A Way to Affect the Importance of Specific Phonemes?

Hi there. I was wondering if there is any way I can affect the settings of how important certain phonemes are in FaceFX. For example, I have a character saying part of a line, "One sec, almost done." She opens her mouth one "One", and then her jaw stays open in the exact same position and all she does is tongue flap until she gets to the "m" in "almost". Obviously, this looks really odd with her not closing her jaw for the "n" and "s" sounds before that. This is what the program maps for the phonemes: "W-AH-N-S-EH-K [SIL] AA-L-M-O-S"

This is not the only time this happens for me, but it happens especially regularly during the first second of most dialogue lines. When I go to look at the curves, there aren't any keys on the "open" phoneme between "W-AH" and "M", but on my mapping for the "N" and "S" phonemes(which show up as being acknowledged in the phoneme tab), open is set to 0.00. I'm guessing this has to do with the overlapping of curves for certain sounds, but I would like the software to prioritize sounds where the jaw needs to be closed to make a consonant sound if possible. This result happens both with importing the audio without text and with.

I know that I'm able to go in and manually edit these curves, but as I am working on a game that has ~10,000 lines of dialogue that isn't something logistical for us to do. So, I'm wondering if there is any way I can affect these defaults that I haven't discovered yet or if this is just something the system doesn't allow me to do? I would also like to be able to change how soon she makes a phoneme shape before speaking the next word. There will be a pause in the audio but the character will slowly start to make the next phoneme long before the next word actually starts.

Thank you for your time. Please let me know if any additional information is needed.

Unfortunately, there isn't a way to tweak FaceFX results to make some phonemes more important than others. Our algorithm inherently treats some phonemes as more important automatically (more on this below), but you can't adjust this easily.

I believe what you are seeing with the "N" and "S" phonemes is our "New Coarticulation" algorithm trying to solve the problem of determining which are the most important phonemes. "New Coarticulation" can be turned off from the Tools->Application Options menu, or it can be turned off for individual files/folders via .fxanalysis-config files. Turning it off will allow you to see the results of each phoneme on the output curves more clearly, but there will be more movement in general because the new coarticulation algorithm attempts to prevent unimportant phonemes from influencing the mouth & jaw while enabling them to influence the tongue. The "N" phoneme is almost always removed since it can very easily be pronounced in any mouth shape except a fully closed one.

While editing curves can be very tedious, you might find that you get better results editing the text for an animation. If the voice artist didn't enunciate a word, it is much better to type the text as it was said...and in some cases typing even more abbreviated text will improve results. If this doesn't give you the results you are looking for, you can also remove a few phonemes from the phoneme bar to achieve smoother results. Not ideal when you have a lot of lines, but it is way faster than editing curves and sometimes it can greatly improve a troublesome area of speech.

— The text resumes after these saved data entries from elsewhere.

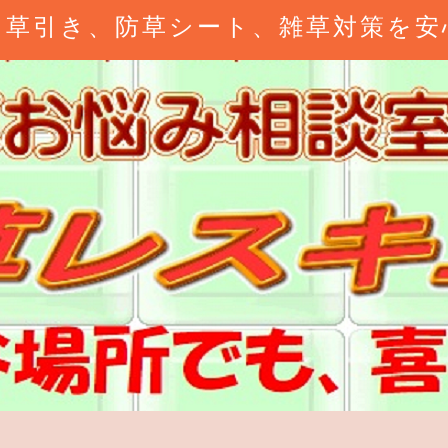
、草引き、防草シート、雑草対策を安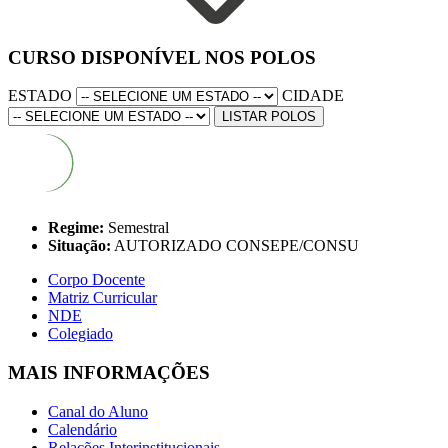
CURSO DISPONÍVEL NOS POLOS
ESTADO
CIDADE
LISTAR POLOS
Regime:
Semestral
Situação:
AUTORIZADO CONSEPE/CONSU
Corpo Docente
Matriz Curricular
NDE
Colegiado
MAIS INFORMAÇÕES
Canal do Aluno
Calendário
Relações Interinstitucionais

Thanks a lot for the quick response! I will try messing around with the Coarticulation setting and see what results I get. Perhaps that with a combination of tweaking some settings on the mapping will give me more desirable results. I actually am using the text with the audio for enunciation but am still getting these results. I have done a bit of deleting/moving around the phonemes as well which definitely is faster than editing curves as you say, but yes, it's not ideal for how many lines we have and how few animators are on the team. :)

After you change the coarticulation setting, you need to analyze a new file, or at least move a phoneme boundary on an existing file for the new setting to take effect.

Thank you! So I got the setting to work on an individual animation basis and I'm trying to see what it looks like on a few lines in our game. However, it doesn't look like our batch exporting tool is acknowledging that setting. We are using FaceFX Python commands to batch export/process all of our files, is there access to the "use new coarticulation" setting anywhere in the Python commands exposed to FaceFX?

Use new coarticulation option is a machine-wide setting that you would have to set on the machine doing the analysis at least once. It survives a restart of the application.

The .fxanalysis-config files are the only way to set this setting so that you can check the preference into source control with your audio and text.